Abu Obaida (Arabic: أبو عبيدة, romanized: Abū ʿUbayda), also spelled Abu Obayda, Abu Ubayda and Abu Ubaydah, is the nom de guerre of a Palestinian militant who is the spokesman for the Izz ad-Din al-Qassam Brigades, the military wing of the Islamist Palestinian organization Hamas.

Personal details 
Abu Obaida's actual name is not known, and neither are most of his personal details. He only appears wearing a keffiyeh covering his face. In 2014, Israeli media outlets released a photo, allegedly of Abu Obaida, with the name Huzaifa Samir Abdullah al-Kahloot.
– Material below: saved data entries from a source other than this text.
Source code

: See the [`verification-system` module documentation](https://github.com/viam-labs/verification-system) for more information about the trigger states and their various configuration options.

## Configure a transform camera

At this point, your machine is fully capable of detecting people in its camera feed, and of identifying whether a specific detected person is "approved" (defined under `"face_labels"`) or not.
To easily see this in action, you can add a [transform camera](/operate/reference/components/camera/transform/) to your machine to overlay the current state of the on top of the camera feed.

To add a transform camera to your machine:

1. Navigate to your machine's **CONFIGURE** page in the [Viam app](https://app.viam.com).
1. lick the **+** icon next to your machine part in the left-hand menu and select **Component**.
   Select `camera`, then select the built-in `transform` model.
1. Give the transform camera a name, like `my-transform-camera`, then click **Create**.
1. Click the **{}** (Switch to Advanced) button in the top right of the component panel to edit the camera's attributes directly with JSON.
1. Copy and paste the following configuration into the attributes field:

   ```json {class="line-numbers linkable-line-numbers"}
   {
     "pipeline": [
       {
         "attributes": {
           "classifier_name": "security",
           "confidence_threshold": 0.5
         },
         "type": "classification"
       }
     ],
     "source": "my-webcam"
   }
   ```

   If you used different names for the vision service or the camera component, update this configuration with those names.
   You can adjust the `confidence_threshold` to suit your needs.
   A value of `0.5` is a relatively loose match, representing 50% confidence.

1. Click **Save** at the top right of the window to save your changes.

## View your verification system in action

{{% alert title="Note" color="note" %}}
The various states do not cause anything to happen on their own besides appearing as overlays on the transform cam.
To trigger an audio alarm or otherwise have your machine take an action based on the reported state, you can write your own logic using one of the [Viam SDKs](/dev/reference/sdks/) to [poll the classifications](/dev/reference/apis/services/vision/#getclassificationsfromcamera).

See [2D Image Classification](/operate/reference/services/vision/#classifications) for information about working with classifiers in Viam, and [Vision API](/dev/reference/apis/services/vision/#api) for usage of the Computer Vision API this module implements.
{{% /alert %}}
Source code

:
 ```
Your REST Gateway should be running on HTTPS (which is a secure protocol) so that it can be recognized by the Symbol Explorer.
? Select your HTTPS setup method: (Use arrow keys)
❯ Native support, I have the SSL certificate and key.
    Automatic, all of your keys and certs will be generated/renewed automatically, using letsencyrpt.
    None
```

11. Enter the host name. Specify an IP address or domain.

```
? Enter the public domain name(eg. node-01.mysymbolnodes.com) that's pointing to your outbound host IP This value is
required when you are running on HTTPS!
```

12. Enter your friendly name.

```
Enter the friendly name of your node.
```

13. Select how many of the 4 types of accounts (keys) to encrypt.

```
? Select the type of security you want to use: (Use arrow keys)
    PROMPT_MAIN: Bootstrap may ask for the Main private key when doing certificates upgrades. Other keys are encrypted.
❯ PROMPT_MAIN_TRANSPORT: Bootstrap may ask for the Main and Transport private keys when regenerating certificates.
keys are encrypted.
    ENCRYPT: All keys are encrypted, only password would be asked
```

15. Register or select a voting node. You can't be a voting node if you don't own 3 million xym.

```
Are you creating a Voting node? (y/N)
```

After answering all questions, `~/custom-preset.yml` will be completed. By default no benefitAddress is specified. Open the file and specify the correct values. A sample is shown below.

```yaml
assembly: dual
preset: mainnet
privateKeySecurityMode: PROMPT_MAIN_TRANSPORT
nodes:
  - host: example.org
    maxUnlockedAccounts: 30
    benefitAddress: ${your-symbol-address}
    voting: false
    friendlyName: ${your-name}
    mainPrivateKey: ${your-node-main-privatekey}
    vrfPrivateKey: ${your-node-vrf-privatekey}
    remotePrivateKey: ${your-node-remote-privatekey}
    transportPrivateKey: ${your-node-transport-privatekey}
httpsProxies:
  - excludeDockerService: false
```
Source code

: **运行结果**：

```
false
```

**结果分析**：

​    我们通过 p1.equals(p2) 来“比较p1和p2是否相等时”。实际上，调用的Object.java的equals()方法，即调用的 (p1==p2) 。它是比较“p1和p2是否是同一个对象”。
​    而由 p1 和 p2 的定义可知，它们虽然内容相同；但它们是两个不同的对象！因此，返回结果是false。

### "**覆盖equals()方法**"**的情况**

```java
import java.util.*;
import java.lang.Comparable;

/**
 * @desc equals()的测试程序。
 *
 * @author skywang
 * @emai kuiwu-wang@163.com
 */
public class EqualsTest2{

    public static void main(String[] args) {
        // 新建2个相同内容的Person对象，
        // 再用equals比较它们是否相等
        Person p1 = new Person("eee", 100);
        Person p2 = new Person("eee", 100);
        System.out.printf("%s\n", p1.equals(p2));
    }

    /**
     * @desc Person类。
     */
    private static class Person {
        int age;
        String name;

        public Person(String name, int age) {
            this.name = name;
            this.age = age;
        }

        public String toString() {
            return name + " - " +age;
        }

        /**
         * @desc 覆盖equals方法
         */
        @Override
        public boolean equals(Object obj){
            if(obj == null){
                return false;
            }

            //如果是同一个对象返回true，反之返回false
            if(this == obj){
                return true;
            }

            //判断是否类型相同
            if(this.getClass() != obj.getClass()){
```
However, the validity of the photo and name were denied by the al-Qassam Brigades, a senior leader of which said that Abu Obaida "does not and will not appear to the media," and that only a small number of people knew who he actually was.

Abu Obaida's first appearance was in 2006, when he announced the capture of Israeli soldier Gilad Shalit.

Statements 
In June 2020, in response to plans by Israeli leaders to officially annex parts of the West Bank, Abu Obaida said that "the forces of the resistance will faithfully protect the Palestinian people," and vowed to "make the enemy bite its fingers in regret for such a sinful decision." He described the Israeli plans as a "declaration of war."

During the 2021 escalation in the Palestinian-Israeli conflict, Abu Obaida said that striking Tel Aviv, Dimona, Ashdod, Ashkelon and Beersheba were "easier for us than drinking water," proclaiming that "there are no red lines when responding to the agression." After a ceasefire agreement was reached, he said, "With the help of God, we were able to humiliate the enemy, its fragile entity and its savage army."

In September 2021, after four out of the six Gilboa prison escapees were rearrested by Israeli forces, Abu Obaida announced that no future prisoner exchange with Israel would take place without freeing the escapees, saying that “if the heroes of the Freedom Tunnel have liberated themselves this time from underground, we promise them and our free prisoners that they will be liberated soon, God willing, from above ground.”

In May 2022, in response to Israeli calls to assassinate Hamas leader Yahya Sinwar following several Palestinian attacks on Israelis, Abu Obaida said that if "the enemy and its failing leadership" hurt Sinwar, it would unleash a "regional earthquake and an unprecedented response."

In June 2022, Abu Obaida announced that the medical condition of one of the Israeli captives in Gaza has deteriorated. The al-Qassam Brigades later released a video showing that the captive in question was Hisham al-Sayed.